Passage to read START

> ## Documentation Index
> Fetch the complete documentation index at: https://docs.augmentcode.com/llms.txt
> Use this file to discover all available pages before exploring further.

# Custom Client

> Build custom search clients for your applications

<Warning>
  **Experimental API** - Context Connectors is experimental and subject to breaking changes.
</Warning>

Build custom search clients to load indexes and provide search functionality for web apps, CLIs, or serverless functions.

## Basic Search Client

<Tabs>
  <Tab title="TypeScript">
    ```typescript theme={null}
    import { SearchClient, FilesystemStore } from "@augmentcode/context-connectors";

    // Create a search client
    const client = new SearchClient({
      store: new FilesystemStore({ basePath: "./indexes" }),
      indexName: "my-docs",
    });

    // Initialize (loads index from store)

Passage to read END
Data excerpts START

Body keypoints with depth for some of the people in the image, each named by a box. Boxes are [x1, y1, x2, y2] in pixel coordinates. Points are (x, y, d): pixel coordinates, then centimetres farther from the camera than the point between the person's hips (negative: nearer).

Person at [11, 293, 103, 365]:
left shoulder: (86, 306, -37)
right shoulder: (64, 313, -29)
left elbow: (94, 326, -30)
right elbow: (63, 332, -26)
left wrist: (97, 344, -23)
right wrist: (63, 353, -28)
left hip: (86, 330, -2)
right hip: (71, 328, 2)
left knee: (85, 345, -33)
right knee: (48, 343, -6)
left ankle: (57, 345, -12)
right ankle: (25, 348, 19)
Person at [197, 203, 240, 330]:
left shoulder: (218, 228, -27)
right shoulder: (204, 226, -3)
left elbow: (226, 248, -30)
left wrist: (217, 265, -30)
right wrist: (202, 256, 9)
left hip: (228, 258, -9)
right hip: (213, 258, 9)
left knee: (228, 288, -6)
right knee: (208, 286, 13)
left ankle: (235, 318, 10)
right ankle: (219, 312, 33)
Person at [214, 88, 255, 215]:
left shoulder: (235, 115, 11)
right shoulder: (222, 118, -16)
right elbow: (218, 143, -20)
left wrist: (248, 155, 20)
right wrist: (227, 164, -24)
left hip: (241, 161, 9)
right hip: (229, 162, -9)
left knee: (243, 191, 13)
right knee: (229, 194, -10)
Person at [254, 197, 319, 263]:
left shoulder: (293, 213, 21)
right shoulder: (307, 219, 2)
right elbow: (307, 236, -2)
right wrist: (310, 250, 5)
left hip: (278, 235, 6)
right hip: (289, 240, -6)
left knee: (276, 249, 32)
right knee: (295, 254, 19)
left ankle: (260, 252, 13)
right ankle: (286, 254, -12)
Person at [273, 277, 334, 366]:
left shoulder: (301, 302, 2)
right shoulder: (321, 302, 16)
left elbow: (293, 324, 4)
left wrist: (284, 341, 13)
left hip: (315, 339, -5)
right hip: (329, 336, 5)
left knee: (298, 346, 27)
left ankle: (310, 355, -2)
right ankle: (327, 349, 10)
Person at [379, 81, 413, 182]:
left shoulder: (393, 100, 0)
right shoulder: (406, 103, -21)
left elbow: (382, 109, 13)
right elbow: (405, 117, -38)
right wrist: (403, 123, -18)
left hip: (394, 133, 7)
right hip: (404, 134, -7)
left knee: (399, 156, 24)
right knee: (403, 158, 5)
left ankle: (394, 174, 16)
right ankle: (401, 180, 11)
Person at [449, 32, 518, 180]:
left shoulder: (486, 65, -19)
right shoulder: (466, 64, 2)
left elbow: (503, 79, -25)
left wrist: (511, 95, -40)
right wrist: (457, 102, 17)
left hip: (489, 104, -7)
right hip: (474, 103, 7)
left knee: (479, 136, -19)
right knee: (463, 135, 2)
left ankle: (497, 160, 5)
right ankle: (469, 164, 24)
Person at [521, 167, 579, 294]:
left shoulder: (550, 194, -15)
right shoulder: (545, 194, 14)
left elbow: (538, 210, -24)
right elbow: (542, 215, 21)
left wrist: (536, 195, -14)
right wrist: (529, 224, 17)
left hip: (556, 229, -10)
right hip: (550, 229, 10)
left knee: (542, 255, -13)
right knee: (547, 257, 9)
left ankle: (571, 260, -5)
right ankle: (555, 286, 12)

Data excerpts END
Data excerpts START

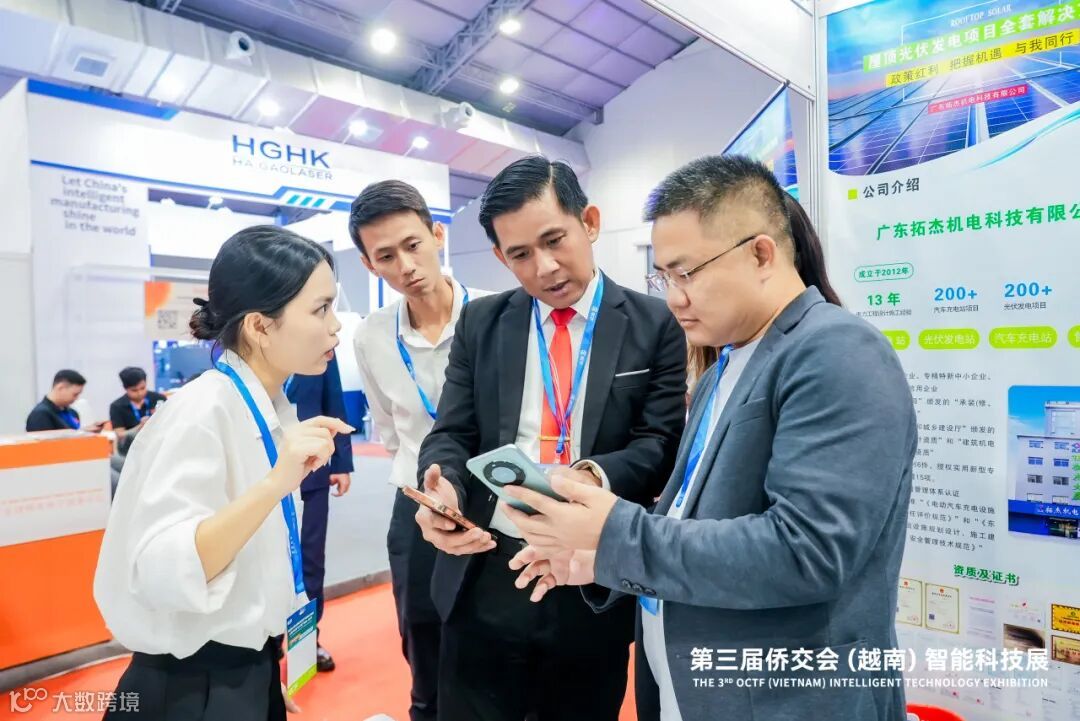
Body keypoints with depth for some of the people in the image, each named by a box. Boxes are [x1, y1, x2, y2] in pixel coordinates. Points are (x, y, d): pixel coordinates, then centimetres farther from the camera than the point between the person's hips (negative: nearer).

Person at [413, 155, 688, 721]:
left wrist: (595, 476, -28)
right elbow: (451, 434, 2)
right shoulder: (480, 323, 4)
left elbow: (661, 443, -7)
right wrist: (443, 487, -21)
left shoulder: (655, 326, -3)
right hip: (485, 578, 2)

Data excerpts END
Data excerpts START

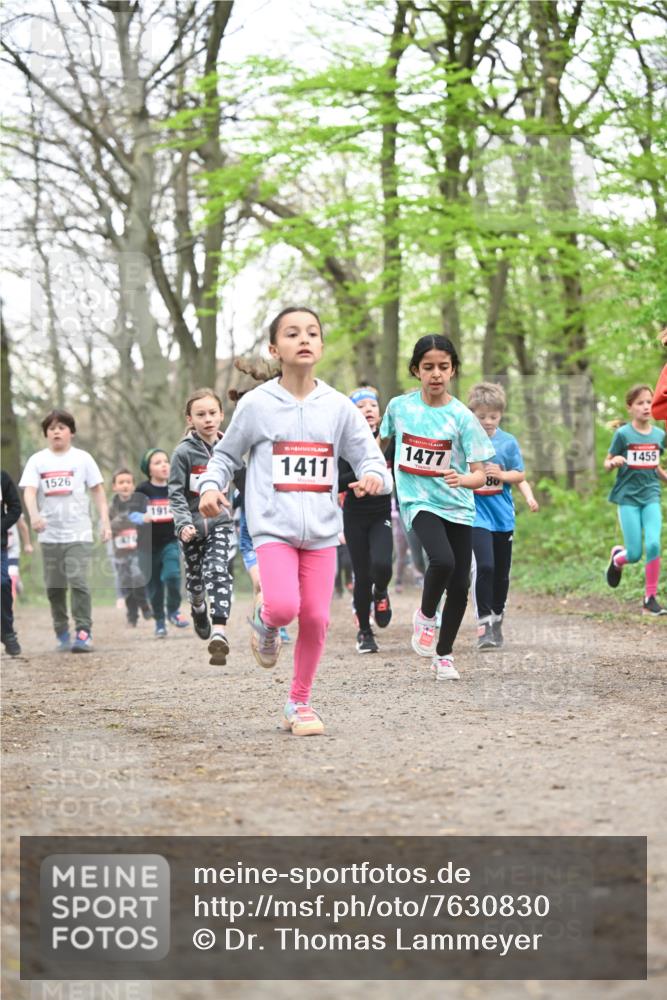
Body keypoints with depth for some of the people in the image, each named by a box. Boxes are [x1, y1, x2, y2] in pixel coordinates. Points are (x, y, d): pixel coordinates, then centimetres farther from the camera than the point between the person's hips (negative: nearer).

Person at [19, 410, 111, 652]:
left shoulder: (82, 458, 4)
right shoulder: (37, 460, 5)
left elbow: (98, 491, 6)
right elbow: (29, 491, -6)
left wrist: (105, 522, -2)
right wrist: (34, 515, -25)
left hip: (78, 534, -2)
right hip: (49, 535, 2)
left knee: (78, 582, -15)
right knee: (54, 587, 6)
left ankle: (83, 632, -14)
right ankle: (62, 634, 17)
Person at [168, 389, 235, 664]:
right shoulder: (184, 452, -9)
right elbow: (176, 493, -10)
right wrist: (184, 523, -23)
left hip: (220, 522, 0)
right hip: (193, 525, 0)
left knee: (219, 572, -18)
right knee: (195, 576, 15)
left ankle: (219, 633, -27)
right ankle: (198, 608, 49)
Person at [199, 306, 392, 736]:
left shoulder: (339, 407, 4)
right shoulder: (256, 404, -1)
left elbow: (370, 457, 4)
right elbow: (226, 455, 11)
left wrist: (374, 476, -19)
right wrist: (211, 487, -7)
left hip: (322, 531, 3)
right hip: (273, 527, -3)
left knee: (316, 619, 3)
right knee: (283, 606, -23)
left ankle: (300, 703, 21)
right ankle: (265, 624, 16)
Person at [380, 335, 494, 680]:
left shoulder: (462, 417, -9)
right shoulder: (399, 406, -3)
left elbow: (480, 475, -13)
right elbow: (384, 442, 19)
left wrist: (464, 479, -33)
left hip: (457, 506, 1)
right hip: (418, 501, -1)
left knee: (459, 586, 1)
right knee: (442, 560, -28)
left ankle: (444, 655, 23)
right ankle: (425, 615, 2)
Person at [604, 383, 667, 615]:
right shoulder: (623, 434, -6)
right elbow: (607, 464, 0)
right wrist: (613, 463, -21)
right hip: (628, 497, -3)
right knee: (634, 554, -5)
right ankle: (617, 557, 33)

Data excerpts END

## Your objective
Could you pick up the Custom Client documentation page for Context Connectors at the point where it stops and write the next part?

## Exercise response
    await client.initialize();

    // Search
    const { results } = await client.search("authentication");
    console.log(results);

    // Ask a question about the search results
    const answer = await client.searchAndAsk(
      "authentication",
      "How does auth work?"
    );
    console.log(answer);
    ```
  </Tab>

  <Tab title="Python">
    ```python theme={null}
    from auggie_sdk.context import DirectContext
    import os

    class SearchClient:
        def __init__(self, index_name: str, store_path: str = None):
            self.index_name = index_name
            self.store_path = store_path
            self.context = None

        def initialize(self):
            # Load search-optimized state (smaller, no file list)
            search_file = os.path.join(self.store_path, self.index_name, 'search.json')
            self.context = DirectContext.import_from_file(search_file)

        def search(self, query: str):
            return self.context.search(query)

        def ask(self, search_query: str, prompt: str = None):
            return self.context.search_and_ask(search_query, prompt)

    # Usage
    client = SearchClient('my-docs', store_path='./indexes')
    client.initialize()
    results = client.search('authentication')
    answer = client.ask('authentication', 'How does auth work?')
    ```
  </Tab>
</Tabs>

<Note>
  Search clients load `search.json` which is optimized for search operations.
  The full `state.json` file is only needed by indexers for incremental updates.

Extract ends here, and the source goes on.